EXERCISE DETAILS: Establish how many lines below contain the string "down". Respond with that number alone.

DATA LISTING:
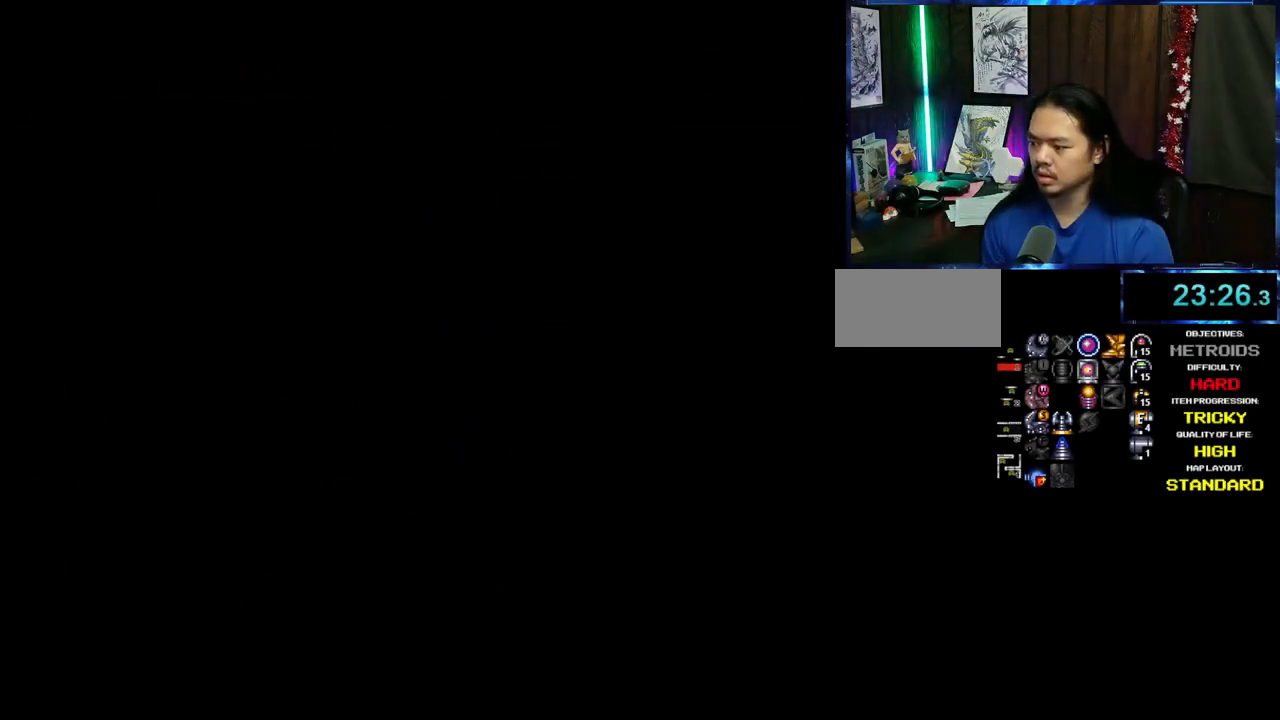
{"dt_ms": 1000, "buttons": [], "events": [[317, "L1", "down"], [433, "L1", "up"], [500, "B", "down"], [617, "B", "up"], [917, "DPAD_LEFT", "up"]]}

==

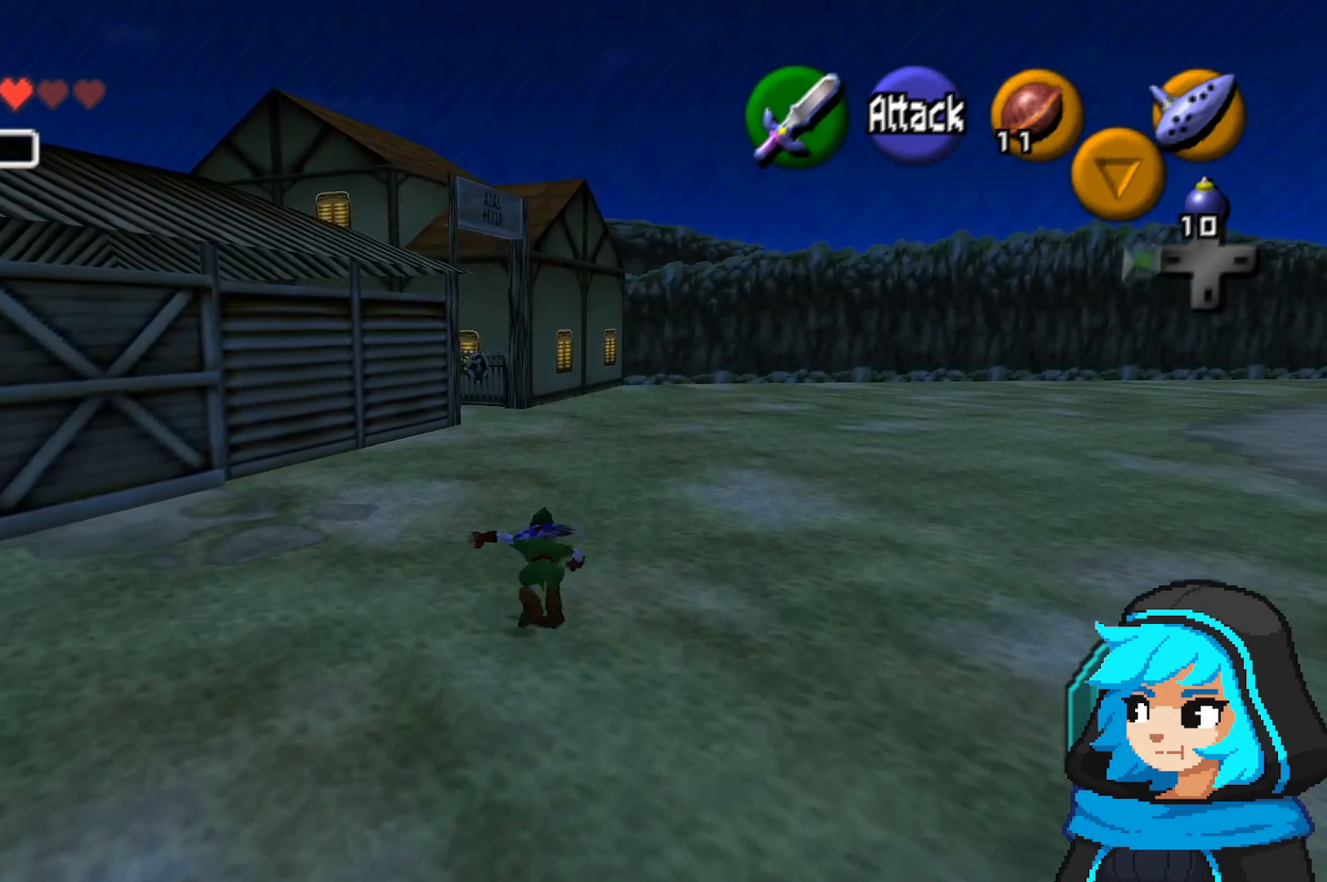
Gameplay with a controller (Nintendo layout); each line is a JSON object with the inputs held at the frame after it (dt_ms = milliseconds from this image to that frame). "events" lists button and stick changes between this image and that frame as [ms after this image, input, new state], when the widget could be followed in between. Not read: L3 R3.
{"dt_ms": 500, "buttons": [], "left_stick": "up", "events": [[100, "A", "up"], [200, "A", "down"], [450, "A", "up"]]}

RESPONSE AREA: 2